Pour renforcer lʼacquisition des compétences fondamentales des élèves:
- Accroître lʼaccès des élèves aux supports de lecture, y compris les tablettes favorisant la pratique de la lecture, compétence qui sʼavère particulièrement faible chez les enfants tchadiens.
- Mener des études de cas au niveau provincial pour identifier les différents facteurs contribuant à la variation des taux dʼalphabétisation entre les provinces, afin dʼévaluer la faisabilité de la reproduction de certaines pratiques favorisant lʼalphabétisation des jeunes dans les provinces au faible taux dʼalphabétisation.
Pour accroître lʼaccès à lʼenseignement à distance:
- Proposer une offre globale dʼenseignement à la radio, y compris la distribution de radios avec piles ou de radios solaires pour les enfants non scolarisés en milieu rural, et surtout ceux dont la non-scolarisation est due à un faible accès aux établissements scolaires.
- Approfondir les recherches et développer une stratégie nationale de mise en œuvre de lʼenseignement à distance, en se référant aux leçons tirées de la première expérience de lʼenseignement à distance au Tchad pendant la pandémie.
Pour réduire le nombre de filles mariées précocement:
- Renforcer le rôle des établissements scolaires en tant quʼintermédiaires entre les filles mariées et les services sociaux de base promouvant le bien-être des filles pour encourager leur participation à la vie scolaire avec le soutien de leurs familles.
- Collaborer avec les décideurs pour quʼils introduisent des changements dans leur propre famille, afin de servir de modèle à suivre pour les communautés.
Pour rendre lʼenvironnement scolaire plus inclusif:
- Réaliser une étude diagnostique sur les corrélations entre les différents types de difficultés fonctionnelles des enfants et leur scolarisation et performance scolaire, en vue dʼattribuer les rôles et les responsabilités de la promotion de lʼéducation inclusive aux différents niveaux de la chaîne de compétences.
- Améliorer la compréhension par les acteurs éducatifs au Tchad de lʼanxiété et de la dépression qui atteignent une proportion importante des enfants, afin dʼélaborer une réponse au niveau national.

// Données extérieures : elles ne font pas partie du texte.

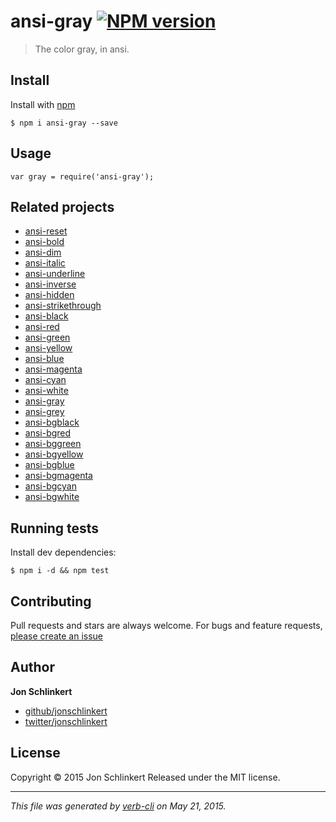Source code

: <h1 id="ansi-gray-%21npm-version">ansi-gray <a href="http://badge.fury.io/js/ansi-gray"><img src="https://badge.fury.io/js/ansi-gray.svg" alt="NPM version" /></a></h1>

<blockquote>
  <p>The color gray, in ansi.</p>
</blockquote>

<h2 id="install">Install</h2>

<p>Install with <a href="https://www.npmjs.com/">npm</a></p>

<pre><code class="sh">$ npm i ansi-gray --save
</code></pre>

<h2 id="usage">Usage</h2>

<pre><code class="js">var gray = require('ansi-gray');
</code></pre>

<h2 id="related-projects">Related projects</h2>

<ul>
<li><a href="https://github.com/jonschlinkert/ansi-reset">ansi-reset</a></li>
<li><a href="https://github.com/jonschlinkert/ansi-bold">ansi-bold</a></li>
<li><a href="https://github.com/jonschlinkert/ansi-dim">ansi-dim</a></li>
<li><a href="https://github.com/jonschlinkert/ansi-italic">ansi-italic</a></li>
<li><a href="https://github.com/jonschlinkert/ansi-underline">ansi-underline</a></li>
<li><a href="https://github.com/jonschlinkert/ansi-inverse">ansi-inverse</a></li>
<li><a href="https://github.com/jonschlinkert/ansi-hidden">ansi-hidden</a></li>
<li><a href="https://github.com/jonschlinkert/ansi-strikethrough">ansi-strikethrough</a></li>
<li><a href="https://github.com/jonschlinkert/ansi-black">ansi-black</a></li>
<li><a href="https://github.com/jonschlinkert/ansi-red">ansi-red</a></li>
<li><a href="https://github.com/jonschlinkert/ansi-green">ansi-green</a></li>
<li><a href="https://github.com/jonschlinkert/ansi-yellow">ansi-yellow</a></li>
<li><a href="https://github.com/jonschlinkert/ansi-blue">ansi-blue</a></li>
<li><a href="https://github.com/jonschlinkert/ansi-magenta">ansi-magenta</a></li>
<li><a href="https://github.com/jonschlinkert/ansi-cyan">ansi-cyan</a></li>
<li><a href="https://github.com/jonschlinkert/ansi-white">ansi-white</a></li>
<li><a href="https://github.com/jonschlinkert/ansi-gray">ansi-gray</a></li>
<li><a href="https://github.com/jonschlinkert/ansi-grey">ansi-grey</a></li>
<li><a href="https://github.com/jonschlinkert/ansi-bgblack">ansi-bgblack</a></li>
<li><a href="https://github.com/jonschlinkert/ansi-bgred">ansi-bgred</a></li>
<li><a href="https://github.com/jonschlinkert/ansi-bggreen">ansi-bggreen</a></li>
<li><a href="https://github.com/jonschlinkert/ansi-bgyellow">ansi-bgyellow</a></li>
<li><a href="https://github.com/jonschlinkert/ansi-bgblue">ansi-bgblue</a></li>
<li><a href="https://github.com/jonschlinkert/ansi-bgmagenta">ansi-bgmagenta</a></li>
<li><a href="https://github.com/jonschlinkert/ansi-bgcyan">ansi-bgcyan</a></li>
<li><a href="https://github.com/jonschlinkert/ansi-bgwhite">ansi-bgwhite</a></li>
</ul>

<h2 id="running-tests">Running tests</h2>

<p>Install dev dependencies:</p>

<pre><code class="sh">$ npm i -d &amp;&amp; npm test
</code></pre>

<h2 id="contributing">Contributing</h2>

<p>Pull requests and stars are always welcome. For bugs and feature requests, <a href="https://github.com/jonschlinkert/ansi-gray/issues/new">please create an issue</a></p>

<h2 id="author">Author</h2>

<p><strong>Jon Schlinkert</strong></p>

<ul>
<li><a href="https://github.com/jonschlinkert">github/jonschlinkert</a></li>
<li><a href="http://twitter.com/jonschlinkert">twitter/jonschlinkert</a></li>
</ul>

<h2 id="license">License</h2>

<p>Copyright © 2015 Jon Schlinkert
Released under the MIT license.</p>

<hr />

<p><em>This file was generated by <a href="https://github.com/assemble/verb-cli">verb-cli</a> on May 21, 2015.</em></p>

- Renforcer les fondements théoriques et pratiques de lʼenvironnement scolaire inclusif au Tchad à travers la vulgarisation des textes fondamentaux du droit tchadien promouvant lʼéducation inclusive, la standardisation de classements des difficultés fonctionnelles conformément aux normes internationales, lʼintégration des approches du handicap et lʼéducation inclusive dans le curriculum de formation initiale des enseignants et la collecte de données ventilées sur les différents types de handicaps chez les élèves lors de recensement scolaire.